Speaking slowly and clearing may be another way that you could communicate with a service user. When you haven’t got a specific communication need you can often forget that service users have. You may speak normally however; the service user you are supporting may have a learning disability or suffer with dementia and may need you to speak at a slower pace and more clearly. Another communication method is an electronic communication device. The person who uses this can type what they want to say and the machine can read it out for them. When supporting a service user who uses an electronic communication device you need to allow lots of time for the person to type what they want to say.

1.6The potential effects on a service user of having unmet communication needs are having a service user that is left feeling unhappy, uncared for, lonely and or depressed. If you do not have effective communication you would not be able to develop a positive relationship as the service user would not be able to make their thoughts, feelings known.
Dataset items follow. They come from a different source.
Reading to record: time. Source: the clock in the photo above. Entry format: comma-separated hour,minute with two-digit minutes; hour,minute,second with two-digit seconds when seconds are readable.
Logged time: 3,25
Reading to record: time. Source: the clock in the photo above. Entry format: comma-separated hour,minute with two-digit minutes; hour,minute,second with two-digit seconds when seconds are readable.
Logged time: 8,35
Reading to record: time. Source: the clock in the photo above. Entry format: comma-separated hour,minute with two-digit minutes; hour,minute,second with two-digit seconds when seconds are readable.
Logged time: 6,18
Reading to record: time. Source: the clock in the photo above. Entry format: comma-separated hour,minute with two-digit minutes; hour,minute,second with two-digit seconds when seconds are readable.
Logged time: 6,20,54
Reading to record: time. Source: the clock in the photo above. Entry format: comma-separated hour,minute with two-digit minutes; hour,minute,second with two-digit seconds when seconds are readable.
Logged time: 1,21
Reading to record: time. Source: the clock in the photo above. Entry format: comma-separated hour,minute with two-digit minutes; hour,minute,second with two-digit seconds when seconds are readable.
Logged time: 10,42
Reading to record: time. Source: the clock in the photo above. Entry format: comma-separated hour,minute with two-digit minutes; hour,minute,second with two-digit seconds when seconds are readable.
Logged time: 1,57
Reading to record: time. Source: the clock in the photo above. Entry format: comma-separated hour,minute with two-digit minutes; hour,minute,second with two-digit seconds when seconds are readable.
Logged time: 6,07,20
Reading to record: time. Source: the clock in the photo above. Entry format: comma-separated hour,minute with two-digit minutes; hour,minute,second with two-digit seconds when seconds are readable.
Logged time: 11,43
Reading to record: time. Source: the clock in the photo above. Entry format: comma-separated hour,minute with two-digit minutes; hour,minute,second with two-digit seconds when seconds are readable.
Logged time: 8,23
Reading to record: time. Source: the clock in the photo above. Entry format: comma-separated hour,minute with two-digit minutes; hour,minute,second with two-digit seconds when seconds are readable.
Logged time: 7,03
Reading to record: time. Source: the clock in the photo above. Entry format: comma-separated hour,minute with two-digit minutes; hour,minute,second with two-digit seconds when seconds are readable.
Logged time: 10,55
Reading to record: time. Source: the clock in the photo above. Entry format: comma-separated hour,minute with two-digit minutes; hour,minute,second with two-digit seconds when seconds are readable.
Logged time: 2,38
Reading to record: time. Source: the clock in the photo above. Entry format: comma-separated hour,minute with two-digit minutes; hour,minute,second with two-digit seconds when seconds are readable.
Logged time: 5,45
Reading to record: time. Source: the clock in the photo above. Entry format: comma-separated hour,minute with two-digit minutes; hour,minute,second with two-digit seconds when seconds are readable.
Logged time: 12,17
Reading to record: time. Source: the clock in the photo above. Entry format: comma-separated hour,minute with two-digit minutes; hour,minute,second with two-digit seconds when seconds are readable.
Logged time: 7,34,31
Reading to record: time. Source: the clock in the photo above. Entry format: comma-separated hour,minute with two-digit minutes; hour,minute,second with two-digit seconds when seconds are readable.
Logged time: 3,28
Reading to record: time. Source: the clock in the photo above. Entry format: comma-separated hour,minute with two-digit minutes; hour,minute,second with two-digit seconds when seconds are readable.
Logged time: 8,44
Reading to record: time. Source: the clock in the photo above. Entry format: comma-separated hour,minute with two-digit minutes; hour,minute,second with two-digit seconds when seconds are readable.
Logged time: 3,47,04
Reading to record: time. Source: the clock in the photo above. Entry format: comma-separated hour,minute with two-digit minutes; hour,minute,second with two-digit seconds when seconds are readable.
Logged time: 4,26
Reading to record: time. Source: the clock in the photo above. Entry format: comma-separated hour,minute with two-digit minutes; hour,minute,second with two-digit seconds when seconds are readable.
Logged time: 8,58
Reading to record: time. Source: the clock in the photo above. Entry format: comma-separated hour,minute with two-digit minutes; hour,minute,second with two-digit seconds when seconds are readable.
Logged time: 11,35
2.3I would gain access information and support about identifying and addressing specific communication needs firstly asking the service user there preferred form of communication, I would also read their personal care plan and talk to the family and friends about their specific communication needs. You could also ask for information from your line manager, the service user’s social worker, speech and language therapist, language interpreters, National Registers of Communication Professionals working with deaf and deaf blind people (NRCPD), Alzheimer’s Society and the Stroke Association.